* Work instruction A *
In the passage on Mycobacterium chelonae, what allows the organism to survive in municipal tap water?
* Work instruction B *
Render this sentence from the passage on Mycobacterium chelonae in Spanish: "The first is traumatic inoculation, which happens when broken skin is exposed to contaminated soil or water."
* Work instruction C *
Continue the passage on Mycobacterium chelonae, picking up after its final sentence.

* Excerpted text *
• • • • • • •

Mycobacterium chelonae is a bacterium belonging to the large group known as Non-Tuberculous Mycobacteria (NTM). These organisms are distinct from those causing tuberculosis and leprosy, and they commonly inhabit the environment. M. chelonae is categorized as a Rapidly Growing Mycobacterium (RGM) because it forms colonies quickly in laboratory cultures. It is considered an opportunistic pathogen, typically causing disease only in people with compromised immune systems or when introduced through a break in the skin.
Environmental Origin and Transmission
Mycobacterium chelonae is found ubiquitously in the environment, inhabiting soil, dust, and water sources globally. This organism survives in treated water systems, including municipal tap water, because it is resistant to common disinfectants like chlorine. The bacteria thrive by forming biofilms, which are dense collections of microorganisms that adhere to surfaces such as plumbing and water distribution pipes.
Human infection occurs when the bacterium is introduced into the body, primarily through two main routes. The first is traumatic inoculation, which happens when broken skin is exposed to contaminated soil or water. This can occur from minor cuts, pedicures using contaminated footbaths, or tattoos where non-sterile water is used to dilute ink.
The second major route is iatrogenic transmission, referring to healthcare-associated infections. M. chelonae contaminates medical equipment, cleaning water, and injectable solutions, leading to infections following various procedures. Infections have been reported after cosmetic injections, surgery, and from contaminated catheters or dialysis equipment.

• • • • • • •

Saved entries

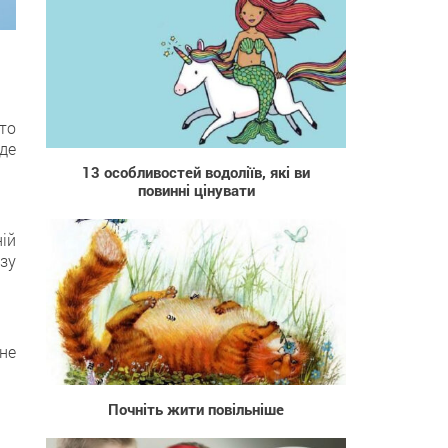
то
29 823
уде
13 особливостей водоліїв, які ви
повинні цінувати
ій
зу
не
460
Почніть жити повільніше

• • • • • • •

* Task answer A *
It is resistant to common disinfectants like chlorine.

* Task answer B *
La primera es la inoculación traumática, que ocurre cuando la piel lesionada se expone a suelo o agua contaminados.

* Task answer C *
Clinical Manifestations of Infection
The skin and soft tissues are the most common sites of M. chelonae infection. For individuals with healthy immune systems, the infection typically appears as localized skin lesions at the site of inoculation. These cutaneous infections can manifest as firm, red nodules, abscesses, or inflammation resembling cellulitis.
The lesions may progress to form pustules or draining sinus tracts and often fail to respond to standard antibiotics. In some cases, the infection presents in a sporotrichoid pattern, involving a chain of inflammatory nodules along the lymphatic vessels of an extremity. Since the organism grows best at lower temperatures, the infection tends to affect the arms and legs.
M. chelonae can also cause pulmonary disease, often mimicking other chronic lung conditions. Patients with existing conditions like chronic obstructive pulmonary disease or cystic fibrosis are more susceptible. In those with weakened immune systems, such as transplant recipients or individuals on long-term steroid therapy, the infection can become disseminated, spreading throughout the body and affecting organs like bones and joints.
Diagnostic Challenges and Treatment Protocols
Diagnosing Mycobacterium chelonae infection is challenging because symptoms can easily be mistaken for those of more common bacterial or fungal infections. The organism grows slowly compared to typical bacteria, often requiring specialized culture media and prolonged incubation periods of several days or weeks. Due to this delay, patients may undergo multiple rounds of ineffective antibiotic treatment before the correct pathogen is suspected.
Once a mycobacterium is isolated, laboratories must use specific molecular testing, such as PCR or gene sequencing, to accurately identify the species. Accurate species identification is important because it dictates the choice of treatment, which differs significantly from that of its close relatives. The next step is performing antibiotic susceptibility testing, which determines which drugs will be effective against the specific strain.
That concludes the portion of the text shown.